▸ **Recorded data**:
⁂

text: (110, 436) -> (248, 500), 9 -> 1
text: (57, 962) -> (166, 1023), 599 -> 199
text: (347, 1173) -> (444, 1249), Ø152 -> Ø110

⁂

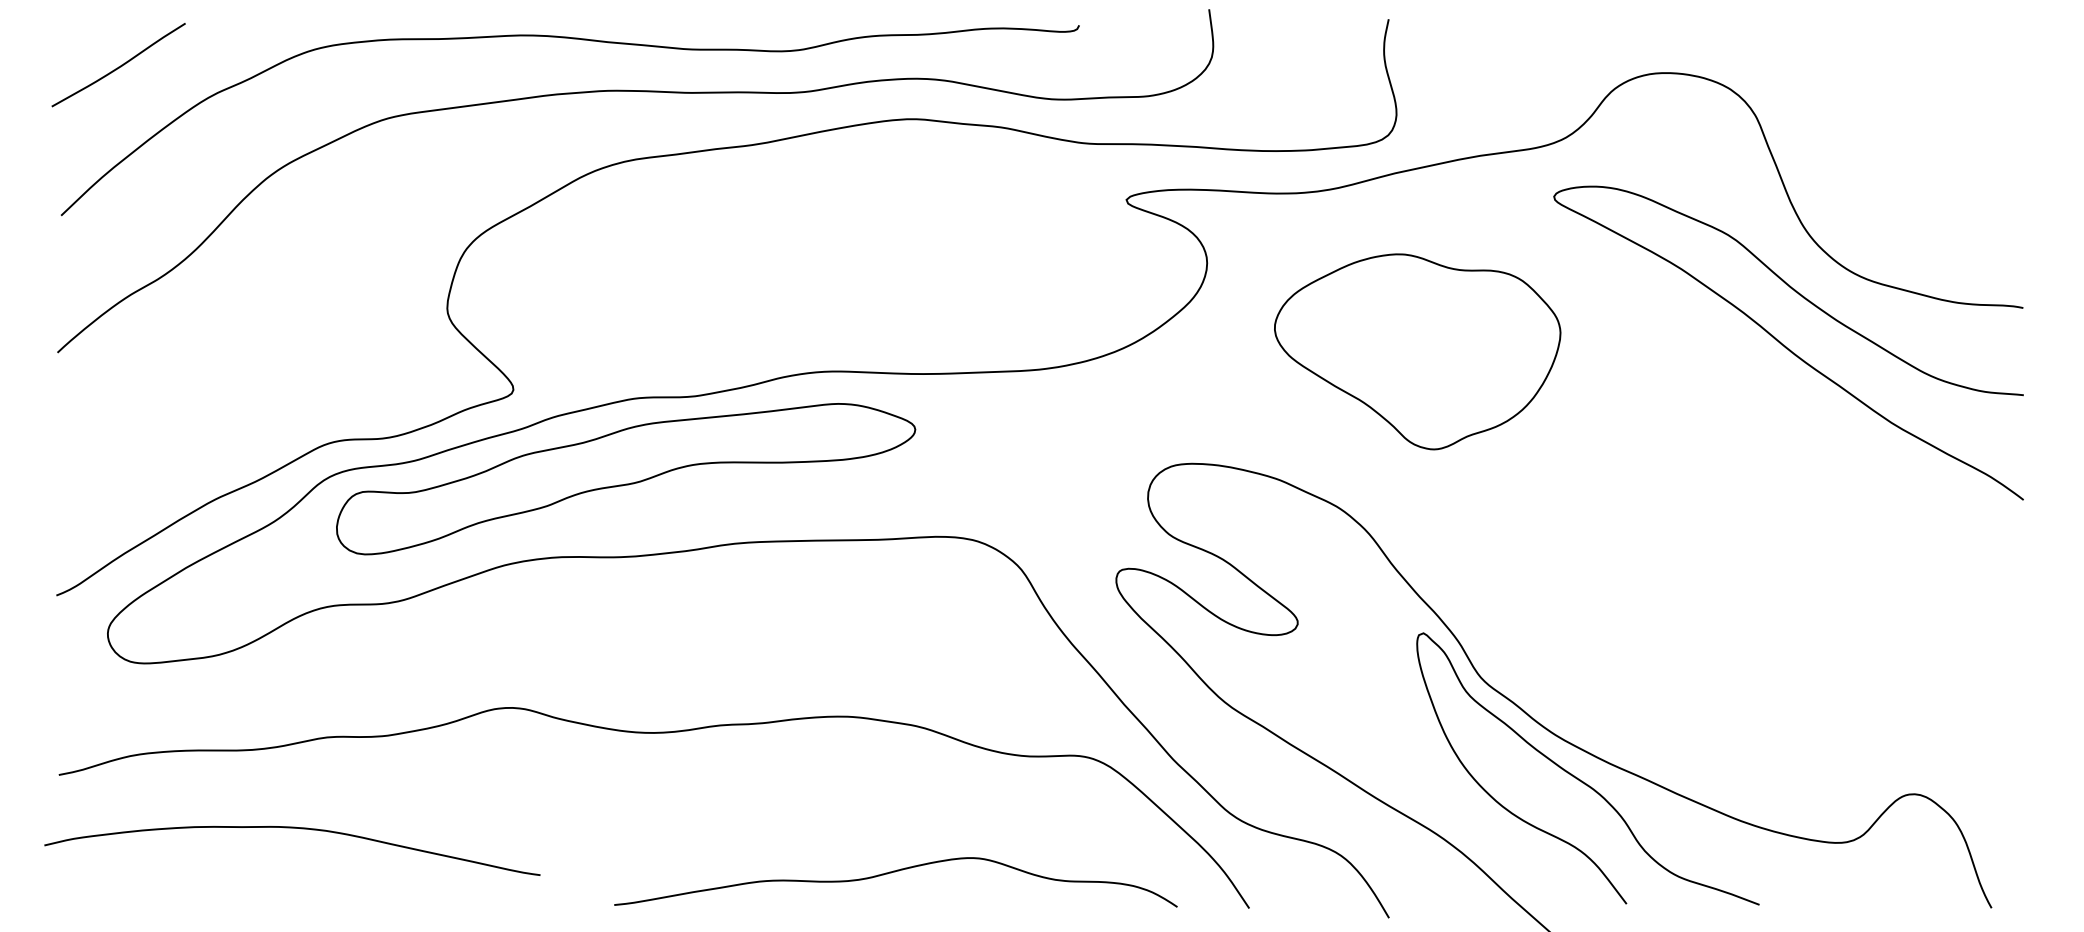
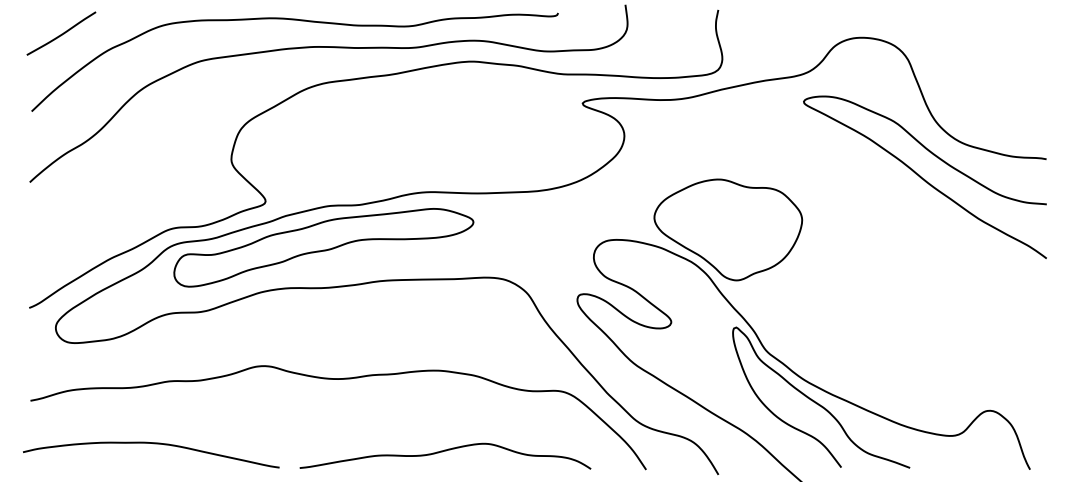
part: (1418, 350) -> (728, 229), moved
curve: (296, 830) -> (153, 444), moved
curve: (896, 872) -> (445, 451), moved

⁂

Proceeding from the line containing "curve: (296, 830) -> (153, 444), moved" through the line containing "curve: (896, 872) -> (445, 451), moved", transcribe the lines above exactly, both end lines included.

curve: (296, 830) -> (153, 444), moved
curve: (896, 872) -> (445, 451), moved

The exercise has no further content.